Analysis: Shostakovich & 1984—Drawing Comparisons between abstraction and reality [2/3]
- Haoyang Shi
- Aug 29, 2020
- 9 min read
The following is a continuation of the tale of Dmitri Shostakovich and its Orwellian nightmare. Click here to read part 1 and 3.
Chapter 2: Freedom is Slavery
Shostakovich’s own artistic innovation is relatively sparse in comparison to some of his fellows; he can produce a great romantic symphony or a delightful, energetic neoclassical prelude. But, nothing especially comes to mind when we are exposed, except for the occasional fabric-ripping percussion of his quartets. This is where Shostakovich is not only bound by the East, but also by the West. After the triumphant “Leningrad” (of which American radio companies fought over the right to premiere, with NBC and Arturo Toscanini winning,) his fame and prominence gradually dwindled, and eventually, his death became just another obituary on the headlines. He was simply not allowed to catch up with the times any longer and, the West simply gradually forgot about his existence.
However, we must not forget that what made Shostakovich so renowned today, as explained in the last chapter, is to be able to work around the rules and still produce highly creative and original work. I will now present some of his extraordinary prowess in all areas of music he contributed to.
I. Quotation
Shostakovich’s work almost exclusively communicated in quotes, and the immaculate motivic webs that he develops are intriguing to listeners and musicologists. He is extremely fond of quoting himself spanning all of his music. Proceeding with the 8th String Quartet we previously discussed, there is a quotation of his 1st symphony, written when he was only 19, in the viola (bottom staff) as follows:

Near the end of the 1st movement is another quote from the 5th symphony. There are many other examples of such artistry occurring in the quartet. (Read a more in-depth analysis here.)
For a reason unknown to us, he was extraordinarily fond of the “March” galop (see 8′33″) in the Overture to William Tell by Gioachino Rossini. He used it extensively in many of his works, seen in his 9th String Quartet in E♭, Symphony No. 15 in A major, Op. 141, and many more. Shostakovich notably also had an obsession with the works and leitmotifs of Wagner, with Tristan und Isolde and leitmotifs from the Ring cycle all appearing throughout the oeuvre. However, in the example of the 15th, the overture march theme is not presented in a joyous, pompous celebration, but instead is modified into a dark, eerie mystique that Shostakovich shapes.

▶ [Problems and tasks]:
1) In the Shostakovich analysis, which radio company and conductor won the right to premiere the "Leningrad"?
2) Reproduce the part of the Shostakovich analysis that opens with the words containing "However, we must" and closes with "he contributed to.", substituting "celebrated" for "renowned".

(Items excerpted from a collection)
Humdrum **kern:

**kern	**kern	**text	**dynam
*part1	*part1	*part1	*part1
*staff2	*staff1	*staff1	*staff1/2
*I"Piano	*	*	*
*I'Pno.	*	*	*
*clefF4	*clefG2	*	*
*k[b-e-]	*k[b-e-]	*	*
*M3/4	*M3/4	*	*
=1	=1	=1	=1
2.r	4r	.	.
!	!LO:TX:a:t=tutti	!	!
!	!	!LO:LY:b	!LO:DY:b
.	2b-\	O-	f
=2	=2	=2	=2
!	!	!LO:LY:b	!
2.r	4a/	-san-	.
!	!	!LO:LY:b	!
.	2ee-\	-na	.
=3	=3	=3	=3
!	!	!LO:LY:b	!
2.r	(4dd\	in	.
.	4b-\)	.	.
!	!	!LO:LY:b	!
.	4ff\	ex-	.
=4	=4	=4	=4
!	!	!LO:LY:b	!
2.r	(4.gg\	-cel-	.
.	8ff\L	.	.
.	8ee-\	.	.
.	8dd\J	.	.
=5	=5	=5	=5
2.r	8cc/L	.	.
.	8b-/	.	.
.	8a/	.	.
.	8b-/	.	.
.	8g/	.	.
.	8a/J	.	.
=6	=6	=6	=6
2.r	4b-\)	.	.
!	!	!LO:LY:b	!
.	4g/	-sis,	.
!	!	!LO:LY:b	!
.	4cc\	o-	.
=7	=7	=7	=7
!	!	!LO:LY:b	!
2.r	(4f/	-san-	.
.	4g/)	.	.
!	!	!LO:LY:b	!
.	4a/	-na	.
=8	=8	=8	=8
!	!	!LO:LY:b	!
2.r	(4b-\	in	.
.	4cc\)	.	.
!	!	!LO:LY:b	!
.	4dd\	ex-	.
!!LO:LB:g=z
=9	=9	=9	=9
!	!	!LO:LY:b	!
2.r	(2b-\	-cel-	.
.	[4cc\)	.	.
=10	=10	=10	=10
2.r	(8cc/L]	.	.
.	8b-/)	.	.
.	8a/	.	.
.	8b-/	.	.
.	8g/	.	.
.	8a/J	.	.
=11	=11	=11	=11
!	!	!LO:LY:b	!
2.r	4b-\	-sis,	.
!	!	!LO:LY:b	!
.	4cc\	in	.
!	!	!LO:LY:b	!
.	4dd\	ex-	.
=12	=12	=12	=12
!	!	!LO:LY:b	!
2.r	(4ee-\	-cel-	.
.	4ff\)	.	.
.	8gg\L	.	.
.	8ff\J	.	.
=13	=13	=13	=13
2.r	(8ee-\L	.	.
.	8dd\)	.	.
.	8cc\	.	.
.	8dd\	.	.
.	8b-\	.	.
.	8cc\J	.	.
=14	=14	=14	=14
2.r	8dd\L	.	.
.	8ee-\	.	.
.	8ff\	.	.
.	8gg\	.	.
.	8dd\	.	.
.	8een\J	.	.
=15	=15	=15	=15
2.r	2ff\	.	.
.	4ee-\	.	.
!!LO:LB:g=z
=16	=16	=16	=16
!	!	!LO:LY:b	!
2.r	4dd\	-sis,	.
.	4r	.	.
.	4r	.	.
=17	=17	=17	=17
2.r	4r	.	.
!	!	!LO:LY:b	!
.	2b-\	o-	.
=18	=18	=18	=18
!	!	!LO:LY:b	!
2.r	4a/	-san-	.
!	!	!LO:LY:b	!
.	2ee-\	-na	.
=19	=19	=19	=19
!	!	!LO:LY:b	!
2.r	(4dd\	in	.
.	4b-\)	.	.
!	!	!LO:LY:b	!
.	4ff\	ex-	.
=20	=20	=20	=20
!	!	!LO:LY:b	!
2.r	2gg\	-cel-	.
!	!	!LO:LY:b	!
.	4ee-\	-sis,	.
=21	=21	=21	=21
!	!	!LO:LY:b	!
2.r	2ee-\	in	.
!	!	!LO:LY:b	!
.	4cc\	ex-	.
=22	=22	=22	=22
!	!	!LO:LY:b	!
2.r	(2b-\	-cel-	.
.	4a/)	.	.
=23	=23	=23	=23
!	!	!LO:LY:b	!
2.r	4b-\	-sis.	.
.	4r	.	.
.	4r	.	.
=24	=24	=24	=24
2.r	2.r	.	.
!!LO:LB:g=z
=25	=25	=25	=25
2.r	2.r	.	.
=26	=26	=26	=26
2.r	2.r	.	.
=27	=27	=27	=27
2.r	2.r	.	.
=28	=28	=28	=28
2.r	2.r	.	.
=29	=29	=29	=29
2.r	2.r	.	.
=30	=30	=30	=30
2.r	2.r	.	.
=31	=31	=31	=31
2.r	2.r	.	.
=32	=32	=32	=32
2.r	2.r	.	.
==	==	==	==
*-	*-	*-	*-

▶ [Task-by-task answers]:
1) NBC and Arturo Toscanini.

2)
However, we must not forget that what made Shostakovich so celebrated today, as explained in the last chapter, is to be able to work around the rules and still produce highly creative and original work. I will now present some of his extraordinary prowess in all areas of music he contributed to.